Exercise => Keep to one stretch of the data below, the lines from the one with "nose: (248, 283)" up to and including the one with "right eye: (164, 44)", and return that stretch exactly.

Exercise material =>
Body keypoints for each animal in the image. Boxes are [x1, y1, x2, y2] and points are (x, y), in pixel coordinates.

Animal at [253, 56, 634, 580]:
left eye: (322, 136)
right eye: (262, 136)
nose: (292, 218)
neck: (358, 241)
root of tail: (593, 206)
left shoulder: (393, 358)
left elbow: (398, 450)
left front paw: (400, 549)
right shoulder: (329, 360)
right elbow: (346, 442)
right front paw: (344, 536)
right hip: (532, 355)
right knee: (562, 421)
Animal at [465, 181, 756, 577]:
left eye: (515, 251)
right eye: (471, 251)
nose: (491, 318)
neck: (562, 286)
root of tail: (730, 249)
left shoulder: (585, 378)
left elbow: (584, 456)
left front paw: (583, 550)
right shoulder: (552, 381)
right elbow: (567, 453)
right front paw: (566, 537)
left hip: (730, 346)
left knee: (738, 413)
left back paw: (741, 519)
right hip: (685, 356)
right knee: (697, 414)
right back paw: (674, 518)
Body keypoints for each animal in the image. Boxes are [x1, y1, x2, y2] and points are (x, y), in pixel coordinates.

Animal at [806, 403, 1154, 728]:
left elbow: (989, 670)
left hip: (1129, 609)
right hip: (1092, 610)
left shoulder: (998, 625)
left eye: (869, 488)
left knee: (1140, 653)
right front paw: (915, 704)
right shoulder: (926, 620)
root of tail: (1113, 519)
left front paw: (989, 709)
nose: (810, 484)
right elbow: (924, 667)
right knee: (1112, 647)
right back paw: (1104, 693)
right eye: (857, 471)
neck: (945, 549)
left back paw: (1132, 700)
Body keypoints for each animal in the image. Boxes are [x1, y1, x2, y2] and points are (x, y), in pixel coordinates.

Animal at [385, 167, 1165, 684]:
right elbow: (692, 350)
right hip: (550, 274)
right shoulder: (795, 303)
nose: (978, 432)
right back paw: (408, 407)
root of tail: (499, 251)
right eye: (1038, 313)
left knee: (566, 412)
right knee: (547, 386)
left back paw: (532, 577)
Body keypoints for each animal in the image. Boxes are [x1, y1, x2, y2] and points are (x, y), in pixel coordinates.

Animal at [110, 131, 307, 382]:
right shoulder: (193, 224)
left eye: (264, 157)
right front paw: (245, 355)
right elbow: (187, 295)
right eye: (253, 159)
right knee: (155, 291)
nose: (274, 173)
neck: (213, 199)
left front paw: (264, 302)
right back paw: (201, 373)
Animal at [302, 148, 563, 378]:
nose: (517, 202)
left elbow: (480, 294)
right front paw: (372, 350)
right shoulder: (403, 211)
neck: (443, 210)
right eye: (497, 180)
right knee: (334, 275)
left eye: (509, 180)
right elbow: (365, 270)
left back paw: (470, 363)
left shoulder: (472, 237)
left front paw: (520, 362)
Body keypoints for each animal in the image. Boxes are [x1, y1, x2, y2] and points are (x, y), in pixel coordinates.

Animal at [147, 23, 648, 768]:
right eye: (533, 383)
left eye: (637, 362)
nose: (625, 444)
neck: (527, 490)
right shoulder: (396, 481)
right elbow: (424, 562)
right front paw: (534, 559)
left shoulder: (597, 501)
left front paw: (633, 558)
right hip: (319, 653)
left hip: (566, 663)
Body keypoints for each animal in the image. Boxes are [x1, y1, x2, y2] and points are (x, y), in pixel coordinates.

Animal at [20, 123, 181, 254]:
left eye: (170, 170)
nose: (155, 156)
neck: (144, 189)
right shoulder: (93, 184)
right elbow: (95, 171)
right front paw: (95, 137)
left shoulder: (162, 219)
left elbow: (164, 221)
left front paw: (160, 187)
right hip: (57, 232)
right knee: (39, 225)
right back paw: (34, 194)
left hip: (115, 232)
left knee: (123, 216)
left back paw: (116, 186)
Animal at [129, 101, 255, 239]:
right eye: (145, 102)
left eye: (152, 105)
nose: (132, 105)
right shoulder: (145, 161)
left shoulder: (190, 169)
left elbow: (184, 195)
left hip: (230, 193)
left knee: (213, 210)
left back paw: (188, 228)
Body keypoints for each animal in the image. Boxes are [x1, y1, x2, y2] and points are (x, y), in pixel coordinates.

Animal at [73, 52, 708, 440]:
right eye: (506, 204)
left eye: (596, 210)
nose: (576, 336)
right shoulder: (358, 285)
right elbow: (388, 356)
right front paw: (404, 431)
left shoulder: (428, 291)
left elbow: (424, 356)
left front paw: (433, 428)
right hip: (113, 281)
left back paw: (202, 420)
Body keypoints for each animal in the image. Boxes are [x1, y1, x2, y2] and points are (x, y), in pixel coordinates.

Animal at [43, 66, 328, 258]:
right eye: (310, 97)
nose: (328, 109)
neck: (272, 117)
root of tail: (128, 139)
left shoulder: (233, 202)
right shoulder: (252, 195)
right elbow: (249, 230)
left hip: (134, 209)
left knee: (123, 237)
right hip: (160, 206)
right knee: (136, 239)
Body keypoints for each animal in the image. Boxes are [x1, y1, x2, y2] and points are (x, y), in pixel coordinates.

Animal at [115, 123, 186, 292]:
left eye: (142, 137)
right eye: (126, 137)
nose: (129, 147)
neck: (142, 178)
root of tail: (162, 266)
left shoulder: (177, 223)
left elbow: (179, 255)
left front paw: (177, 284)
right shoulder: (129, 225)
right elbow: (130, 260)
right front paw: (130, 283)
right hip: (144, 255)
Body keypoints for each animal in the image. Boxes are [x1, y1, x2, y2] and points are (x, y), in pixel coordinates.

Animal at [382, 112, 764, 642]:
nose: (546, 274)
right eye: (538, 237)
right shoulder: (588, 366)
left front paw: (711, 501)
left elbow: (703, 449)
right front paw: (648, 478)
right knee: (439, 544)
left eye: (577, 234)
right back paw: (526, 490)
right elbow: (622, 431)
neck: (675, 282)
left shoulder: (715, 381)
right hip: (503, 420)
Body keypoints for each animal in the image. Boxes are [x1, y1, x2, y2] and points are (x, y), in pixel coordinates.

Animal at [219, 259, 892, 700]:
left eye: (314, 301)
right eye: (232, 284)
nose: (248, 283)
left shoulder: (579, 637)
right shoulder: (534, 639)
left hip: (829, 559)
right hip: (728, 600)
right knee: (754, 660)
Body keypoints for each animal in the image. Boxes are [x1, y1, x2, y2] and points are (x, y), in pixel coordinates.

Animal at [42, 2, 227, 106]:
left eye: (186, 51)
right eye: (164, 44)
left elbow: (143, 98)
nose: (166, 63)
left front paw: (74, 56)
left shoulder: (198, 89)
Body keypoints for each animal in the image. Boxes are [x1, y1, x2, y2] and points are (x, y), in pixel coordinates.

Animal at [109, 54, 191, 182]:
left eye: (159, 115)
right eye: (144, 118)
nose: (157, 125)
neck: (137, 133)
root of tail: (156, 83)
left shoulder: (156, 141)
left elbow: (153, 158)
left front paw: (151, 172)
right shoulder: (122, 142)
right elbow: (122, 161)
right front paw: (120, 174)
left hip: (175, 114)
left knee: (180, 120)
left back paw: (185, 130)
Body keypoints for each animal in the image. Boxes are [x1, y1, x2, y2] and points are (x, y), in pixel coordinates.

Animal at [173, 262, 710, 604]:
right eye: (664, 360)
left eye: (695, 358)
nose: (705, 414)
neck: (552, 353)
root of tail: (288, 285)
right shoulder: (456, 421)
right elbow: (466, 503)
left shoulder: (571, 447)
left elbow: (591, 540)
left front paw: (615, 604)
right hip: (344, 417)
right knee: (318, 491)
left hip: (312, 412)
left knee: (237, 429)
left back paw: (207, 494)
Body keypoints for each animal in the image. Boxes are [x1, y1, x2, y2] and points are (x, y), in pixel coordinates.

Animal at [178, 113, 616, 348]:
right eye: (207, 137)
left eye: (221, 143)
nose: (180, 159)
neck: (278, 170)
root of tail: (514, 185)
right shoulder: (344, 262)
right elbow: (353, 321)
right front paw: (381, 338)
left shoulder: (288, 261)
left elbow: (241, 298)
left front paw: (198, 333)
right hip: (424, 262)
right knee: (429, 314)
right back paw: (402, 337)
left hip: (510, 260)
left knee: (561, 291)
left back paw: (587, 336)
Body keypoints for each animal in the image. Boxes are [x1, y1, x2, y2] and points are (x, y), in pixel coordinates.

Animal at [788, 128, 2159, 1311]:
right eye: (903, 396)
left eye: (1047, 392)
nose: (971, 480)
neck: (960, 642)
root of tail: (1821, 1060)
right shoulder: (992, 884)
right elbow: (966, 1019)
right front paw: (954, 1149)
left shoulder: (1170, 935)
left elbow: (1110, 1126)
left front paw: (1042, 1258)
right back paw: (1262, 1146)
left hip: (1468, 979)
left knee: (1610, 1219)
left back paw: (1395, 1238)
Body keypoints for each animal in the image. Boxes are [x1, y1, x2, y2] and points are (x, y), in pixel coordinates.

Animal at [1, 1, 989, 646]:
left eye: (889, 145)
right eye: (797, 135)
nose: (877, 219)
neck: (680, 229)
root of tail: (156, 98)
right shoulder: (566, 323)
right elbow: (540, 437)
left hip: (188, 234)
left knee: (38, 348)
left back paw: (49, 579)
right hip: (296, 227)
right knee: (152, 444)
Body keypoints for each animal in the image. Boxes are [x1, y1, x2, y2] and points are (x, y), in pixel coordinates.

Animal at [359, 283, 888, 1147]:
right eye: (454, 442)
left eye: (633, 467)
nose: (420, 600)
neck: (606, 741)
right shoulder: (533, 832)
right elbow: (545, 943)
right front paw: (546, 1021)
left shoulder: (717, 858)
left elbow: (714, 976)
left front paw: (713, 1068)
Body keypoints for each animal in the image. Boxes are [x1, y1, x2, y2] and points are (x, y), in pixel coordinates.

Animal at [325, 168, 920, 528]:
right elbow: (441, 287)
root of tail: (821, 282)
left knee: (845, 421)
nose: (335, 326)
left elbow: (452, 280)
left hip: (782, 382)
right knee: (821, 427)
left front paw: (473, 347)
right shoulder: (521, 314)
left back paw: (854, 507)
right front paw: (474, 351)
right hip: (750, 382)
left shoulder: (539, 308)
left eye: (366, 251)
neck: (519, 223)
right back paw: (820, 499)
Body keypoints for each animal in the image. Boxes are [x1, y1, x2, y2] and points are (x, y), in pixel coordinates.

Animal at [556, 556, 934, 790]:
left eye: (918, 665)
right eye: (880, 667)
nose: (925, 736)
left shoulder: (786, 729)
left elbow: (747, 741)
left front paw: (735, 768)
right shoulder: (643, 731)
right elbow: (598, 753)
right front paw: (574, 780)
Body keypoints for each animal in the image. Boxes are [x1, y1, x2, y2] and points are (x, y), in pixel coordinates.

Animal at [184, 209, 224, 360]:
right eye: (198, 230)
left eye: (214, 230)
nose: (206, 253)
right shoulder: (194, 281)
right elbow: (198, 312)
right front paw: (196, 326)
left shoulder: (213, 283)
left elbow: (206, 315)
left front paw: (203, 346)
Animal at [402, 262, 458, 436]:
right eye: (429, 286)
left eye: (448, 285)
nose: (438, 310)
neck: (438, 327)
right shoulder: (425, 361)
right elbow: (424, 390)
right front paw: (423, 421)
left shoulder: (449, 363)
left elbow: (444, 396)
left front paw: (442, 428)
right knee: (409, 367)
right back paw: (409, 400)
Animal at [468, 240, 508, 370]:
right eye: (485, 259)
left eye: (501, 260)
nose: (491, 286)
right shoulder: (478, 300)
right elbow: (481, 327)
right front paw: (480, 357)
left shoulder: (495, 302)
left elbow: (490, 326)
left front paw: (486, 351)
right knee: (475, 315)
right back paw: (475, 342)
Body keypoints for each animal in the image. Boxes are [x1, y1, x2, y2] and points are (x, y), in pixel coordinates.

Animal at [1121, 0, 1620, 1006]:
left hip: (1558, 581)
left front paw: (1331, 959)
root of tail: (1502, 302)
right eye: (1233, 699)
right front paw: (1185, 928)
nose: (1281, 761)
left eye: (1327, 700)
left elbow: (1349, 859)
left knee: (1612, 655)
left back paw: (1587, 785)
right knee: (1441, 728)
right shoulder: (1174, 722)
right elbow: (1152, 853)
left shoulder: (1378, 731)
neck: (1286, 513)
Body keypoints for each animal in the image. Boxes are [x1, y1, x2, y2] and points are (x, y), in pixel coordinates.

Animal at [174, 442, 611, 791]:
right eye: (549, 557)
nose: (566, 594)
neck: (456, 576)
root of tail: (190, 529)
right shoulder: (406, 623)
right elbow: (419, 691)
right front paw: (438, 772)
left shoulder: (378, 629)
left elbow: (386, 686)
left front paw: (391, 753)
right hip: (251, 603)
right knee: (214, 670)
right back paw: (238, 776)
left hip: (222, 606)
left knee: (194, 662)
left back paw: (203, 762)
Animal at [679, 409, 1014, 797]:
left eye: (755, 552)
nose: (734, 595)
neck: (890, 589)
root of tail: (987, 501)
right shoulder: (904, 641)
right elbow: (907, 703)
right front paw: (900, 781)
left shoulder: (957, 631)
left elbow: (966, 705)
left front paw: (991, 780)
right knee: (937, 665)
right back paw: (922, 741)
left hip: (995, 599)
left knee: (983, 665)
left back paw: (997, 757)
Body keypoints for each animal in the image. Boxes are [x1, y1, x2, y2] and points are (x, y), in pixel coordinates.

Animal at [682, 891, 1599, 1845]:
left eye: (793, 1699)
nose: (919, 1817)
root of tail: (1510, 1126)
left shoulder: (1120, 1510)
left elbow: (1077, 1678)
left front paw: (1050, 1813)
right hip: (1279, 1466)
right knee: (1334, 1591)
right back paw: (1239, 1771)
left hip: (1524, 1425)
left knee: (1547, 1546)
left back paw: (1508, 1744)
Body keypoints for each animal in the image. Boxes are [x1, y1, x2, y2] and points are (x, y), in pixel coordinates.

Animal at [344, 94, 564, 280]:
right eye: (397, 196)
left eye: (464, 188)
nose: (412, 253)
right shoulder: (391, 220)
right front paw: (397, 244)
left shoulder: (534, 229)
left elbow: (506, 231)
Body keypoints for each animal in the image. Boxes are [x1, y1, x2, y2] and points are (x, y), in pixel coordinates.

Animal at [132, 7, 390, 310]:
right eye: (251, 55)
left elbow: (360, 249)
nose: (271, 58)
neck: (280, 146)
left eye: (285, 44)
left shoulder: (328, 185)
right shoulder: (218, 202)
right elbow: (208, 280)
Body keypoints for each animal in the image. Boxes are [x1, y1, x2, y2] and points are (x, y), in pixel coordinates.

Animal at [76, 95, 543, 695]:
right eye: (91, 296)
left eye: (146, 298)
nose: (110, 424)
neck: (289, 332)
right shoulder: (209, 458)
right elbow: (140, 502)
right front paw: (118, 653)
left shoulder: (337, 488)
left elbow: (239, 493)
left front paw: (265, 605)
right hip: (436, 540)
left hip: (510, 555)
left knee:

Reply to the task =>
nose: (248, 283)
left shoulder: (579, 637)
right shoulder: (534, 639)
left hip: (829, 559)
right hip: (728, 600)
right knee: (754, 660)
Body keypoints for each animal in the image. Boxes are [x1, y1, x2, y2] and points are (x, y), in pixel coordinates.

Animal at [42, 2, 227, 106]:
left eye: (186, 51)
right eye: (164, 44)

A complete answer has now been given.